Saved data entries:
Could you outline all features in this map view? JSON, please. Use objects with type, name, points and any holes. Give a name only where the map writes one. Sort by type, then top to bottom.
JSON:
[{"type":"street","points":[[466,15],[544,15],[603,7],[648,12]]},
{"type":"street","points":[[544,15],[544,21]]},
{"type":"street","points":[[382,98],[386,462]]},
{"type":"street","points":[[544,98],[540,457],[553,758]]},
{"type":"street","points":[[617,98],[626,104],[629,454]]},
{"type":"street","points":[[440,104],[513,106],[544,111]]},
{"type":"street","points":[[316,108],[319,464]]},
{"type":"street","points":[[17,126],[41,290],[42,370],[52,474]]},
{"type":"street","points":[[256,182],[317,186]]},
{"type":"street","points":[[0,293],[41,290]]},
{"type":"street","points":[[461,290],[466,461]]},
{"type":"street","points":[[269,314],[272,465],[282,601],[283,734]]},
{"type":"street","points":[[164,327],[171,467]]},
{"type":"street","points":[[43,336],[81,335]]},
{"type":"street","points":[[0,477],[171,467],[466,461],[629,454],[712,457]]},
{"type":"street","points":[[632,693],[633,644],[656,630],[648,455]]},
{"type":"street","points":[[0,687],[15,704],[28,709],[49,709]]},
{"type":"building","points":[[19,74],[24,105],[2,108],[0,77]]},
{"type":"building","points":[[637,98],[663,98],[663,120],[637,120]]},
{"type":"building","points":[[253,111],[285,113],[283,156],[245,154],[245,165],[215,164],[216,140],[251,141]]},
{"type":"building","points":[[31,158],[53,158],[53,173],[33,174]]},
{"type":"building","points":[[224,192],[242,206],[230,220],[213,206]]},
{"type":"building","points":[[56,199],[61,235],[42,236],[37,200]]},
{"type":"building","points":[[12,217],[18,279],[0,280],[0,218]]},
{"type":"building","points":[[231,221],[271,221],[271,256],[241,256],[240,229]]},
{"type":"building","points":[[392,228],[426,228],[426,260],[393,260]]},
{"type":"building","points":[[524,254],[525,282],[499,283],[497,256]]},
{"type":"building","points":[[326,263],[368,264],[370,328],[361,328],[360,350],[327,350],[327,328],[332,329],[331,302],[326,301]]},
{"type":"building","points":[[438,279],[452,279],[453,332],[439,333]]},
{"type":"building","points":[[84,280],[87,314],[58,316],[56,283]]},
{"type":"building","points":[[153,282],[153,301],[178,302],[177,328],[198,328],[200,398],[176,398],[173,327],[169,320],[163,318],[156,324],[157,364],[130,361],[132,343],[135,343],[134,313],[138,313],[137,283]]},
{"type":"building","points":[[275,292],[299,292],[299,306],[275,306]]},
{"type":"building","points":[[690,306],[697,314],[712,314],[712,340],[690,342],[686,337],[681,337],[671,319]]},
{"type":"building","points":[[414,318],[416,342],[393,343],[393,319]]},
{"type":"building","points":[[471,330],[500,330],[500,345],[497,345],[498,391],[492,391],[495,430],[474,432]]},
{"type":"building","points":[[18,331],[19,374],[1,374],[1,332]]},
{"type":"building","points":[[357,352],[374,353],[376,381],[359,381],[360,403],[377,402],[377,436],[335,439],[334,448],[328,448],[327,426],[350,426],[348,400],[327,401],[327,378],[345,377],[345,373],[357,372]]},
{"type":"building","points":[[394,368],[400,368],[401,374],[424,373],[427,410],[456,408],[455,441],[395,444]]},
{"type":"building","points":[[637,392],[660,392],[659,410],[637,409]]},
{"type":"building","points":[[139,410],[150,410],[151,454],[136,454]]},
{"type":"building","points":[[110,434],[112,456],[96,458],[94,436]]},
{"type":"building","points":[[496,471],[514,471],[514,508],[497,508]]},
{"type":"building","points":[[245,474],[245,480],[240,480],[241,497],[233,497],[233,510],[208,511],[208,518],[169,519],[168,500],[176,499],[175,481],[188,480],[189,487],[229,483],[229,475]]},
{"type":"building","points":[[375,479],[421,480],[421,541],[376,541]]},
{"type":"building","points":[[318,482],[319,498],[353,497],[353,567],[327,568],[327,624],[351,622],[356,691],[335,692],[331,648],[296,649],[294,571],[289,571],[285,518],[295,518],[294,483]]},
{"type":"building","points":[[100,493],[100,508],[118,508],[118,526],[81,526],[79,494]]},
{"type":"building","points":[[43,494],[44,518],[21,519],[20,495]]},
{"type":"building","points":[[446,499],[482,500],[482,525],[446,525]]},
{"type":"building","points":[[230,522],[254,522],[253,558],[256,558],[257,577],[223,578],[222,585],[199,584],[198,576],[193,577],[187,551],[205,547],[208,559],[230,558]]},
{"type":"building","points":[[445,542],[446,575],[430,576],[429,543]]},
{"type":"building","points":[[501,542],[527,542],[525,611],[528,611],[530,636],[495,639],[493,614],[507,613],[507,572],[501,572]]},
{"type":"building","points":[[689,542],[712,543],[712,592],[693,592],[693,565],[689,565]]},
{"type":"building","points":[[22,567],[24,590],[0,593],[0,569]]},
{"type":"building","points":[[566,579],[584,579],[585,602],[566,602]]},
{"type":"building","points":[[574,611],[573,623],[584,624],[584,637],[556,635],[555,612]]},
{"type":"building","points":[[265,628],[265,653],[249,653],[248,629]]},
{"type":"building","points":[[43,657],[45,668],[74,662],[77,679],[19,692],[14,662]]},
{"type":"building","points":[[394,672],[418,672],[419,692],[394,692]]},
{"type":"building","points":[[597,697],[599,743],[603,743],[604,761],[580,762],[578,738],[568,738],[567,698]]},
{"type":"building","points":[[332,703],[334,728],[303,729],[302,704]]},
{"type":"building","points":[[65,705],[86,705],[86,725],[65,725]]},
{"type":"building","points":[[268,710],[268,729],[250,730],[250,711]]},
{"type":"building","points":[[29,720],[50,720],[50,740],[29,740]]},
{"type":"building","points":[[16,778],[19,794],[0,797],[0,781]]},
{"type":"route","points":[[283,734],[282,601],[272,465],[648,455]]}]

> **Exercise brief**
Your response needs to restate the lines above exactly.

> **Written response**
Could you outline all features in this map view? JSON, please. Use objects with type, name, points and any holes. Give a name only where the map writes one. Sort by type, then top to bottom.
JSON:
[{"type":"street","points":[[466,15],[544,15],[603,7],[648,12]]},
{"type":"street","points":[[544,15],[544,21]]},
{"type":"street","points":[[382,98],[386,462]]},
{"type":"street","points":[[544,98],[540,457],[553,758]]},
{"type":"street","points":[[617,98],[626,104],[629,454]]},
{"type":"street","points":[[440,104],[513,106],[544,111]]},
{"type":"street","points":[[316,108],[319,464]]},
{"type":"street","points":[[17,126],[41,290],[42,370],[52,474]]},
{"type":"street","points":[[256,182],[317,186]]},
{"type":"street","points":[[0,293],[41,290]]},
{"type":"street","points":[[461,290],[466,461]]},
{"type":"street","points":[[269,314],[272,465],[282,601],[283,734]]},
{"type":"street","points":[[164,327],[171,467]]},
{"type":"street","points":[[43,336],[81,335]]},
{"type":"street","points":[[0,477],[171,467],[466,461],[629,454],[712,457]]},
{"type":"street","points":[[632,693],[633,644],[656,630],[648,455]]},
{"type":"street","points":[[0,687],[15,704],[28,709],[49,709]]},
{"type":"building","points":[[19,74],[24,105],[2,108],[0,77]]},
{"type":"building","points":[[637,98],[663,98],[663,120],[637,120]]},
{"type":"building","points":[[253,111],[285,113],[283,156],[245,154],[245,165],[215,164],[216,140],[251,141]]},
{"type":"building","points":[[31,158],[53,158],[53,173],[33,174]]},
{"type":"building","points":[[224,192],[242,206],[230,220],[213,206]]},
{"type":"building","points":[[56,199],[61,235],[42,236],[37,200]]},
{"type":"building","points":[[12,217],[18,279],[0,280],[0,218]]},
{"type":"building","points":[[231,221],[271,221],[271,256],[241,256],[240,229]]},
{"type":"building","points":[[392,228],[426,228],[426,260],[393,260]]},
{"type":"building","points":[[524,254],[525,282],[499,283],[497,256]]},
{"type":"building","points":[[326,263],[368,264],[370,328],[361,328],[360,350],[327,350],[327,328],[332,329],[331,302],[326,301]]},
{"type":"building","points":[[438,279],[452,279],[453,332],[439,333]]},
{"type":"building","points":[[84,280],[87,314],[58,316],[56,283]]},
{"type":"building","points":[[153,282],[153,301],[178,302],[177,328],[198,328],[200,398],[176,398],[173,327],[169,320],[163,318],[156,324],[157,364],[130,361],[132,343],[135,343],[134,313],[138,313],[137,283]]},
{"type":"building","points":[[275,292],[299,292],[299,306],[275,306]]},
{"type":"building","points":[[690,306],[697,314],[712,314],[712,340],[690,342],[686,337],[681,337],[671,319]]},
{"type":"building","points":[[414,318],[416,342],[393,343],[393,319]]},
{"type":"building","points":[[471,330],[500,330],[500,345],[497,345],[498,391],[492,391],[495,430],[474,432]]},
{"type":"building","points":[[18,331],[19,374],[1,374],[1,332]]},
{"type":"building","points":[[357,352],[374,353],[376,381],[359,381],[360,403],[377,402],[377,436],[335,439],[334,448],[328,448],[327,426],[350,426],[348,400],[327,401],[327,378],[345,377],[345,373],[357,372]]},
{"type":"building","points":[[394,368],[400,368],[401,374],[424,373],[427,410],[456,408],[455,441],[395,444]]},
{"type":"building","points":[[637,392],[660,392],[659,410],[637,409]]},
{"type":"building","points":[[139,410],[150,410],[151,454],[136,454]]},
{"type":"building","points":[[110,434],[112,456],[96,458],[94,436]]},
{"type":"building","points":[[496,471],[514,471],[514,508],[497,508]]},
{"type":"building","points":[[245,474],[245,480],[240,480],[241,497],[233,497],[233,510],[208,511],[208,518],[169,519],[168,500],[176,499],[175,481],[188,480],[189,487],[229,483],[229,475]]},
{"type":"building","points":[[375,479],[421,480],[421,541],[376,541]]},
{"type":"building","points":[[318,482],[319,498],[353,497],[353,567],[327,568],[327,624],[351,622],[356,691],[335,692],[331,648],[296,649],[294,571],[289,571],[285,518],[295,518],[294,483]]},
{"type":"building","points":[[100,493],[100,508],[118,508],[118,526],[81,526],[79,494]]},
{"type":"building","points":[[43,494],[44,518],[21,519],[20,495]]},
{"type":"building","points":[[446,499],[482,500],[482,525],[446,525]]},
{"type":"building","points":[[230,522],[254,522],[253,558],[256,558],[257,577],[223,578],[222,585],[199,584],[198,576],[193,577],[187,551],[205,547],[208,559],[230,558]]},
{"type":"building","points":[[445,542],[446,575],[430,576],[429,543]]},
{"type":"building","points":[[501,542],[527,542],[525,611],[528,611],[530,636],[495,639],[493,614],[507,613],[507,572],[501,572]]},
{"type":"building","points":[[689,542],[712,543],[712,592],[693,592],[693,565],[689,565]]},
{"type":"building","points":[[22,567],[24,590],[0,593],[0,569]]},
{"type":"building","points":[[566,579],[584,579],[585,602],[566,602]]},
{"type":"building","points":[[574,611],[573,623],[584,624],[584,637],[556,635],[555,612]]},
{"type":"building","points":[[265,628],[265,653],[249,653],[248,629]]},
{"type":"building","points":[[43,657],[45,668],[74,662],[77,679],[19,692],[14,662]]},
{"type":"building","points":[[394,672],[418,672],[419,692],[394,692]]},
{"type":"building","points":[[597,697],[599,743],[603,743],[604,761],[580,762],[578,738],[568,738],[567,698]]},
{"type":"building","points":[[332,703],[334,728],[303,729],[302,704]]},
{"type":"building","points":[[65,705],[86,705],[86,725],[65,725]]},
{"type":"building","points":[[268,710],[268,729],[250,730],[250,711]]},
{"type":"building","points":[[29,720],[50,720],[50,740],[29,740]]},
{"type":"building","points":[[16,778],[19,794],[0,797],[0,781]]},
{"type":"route","points":[[283,734],[282,601],[272,465],[648,455]]}]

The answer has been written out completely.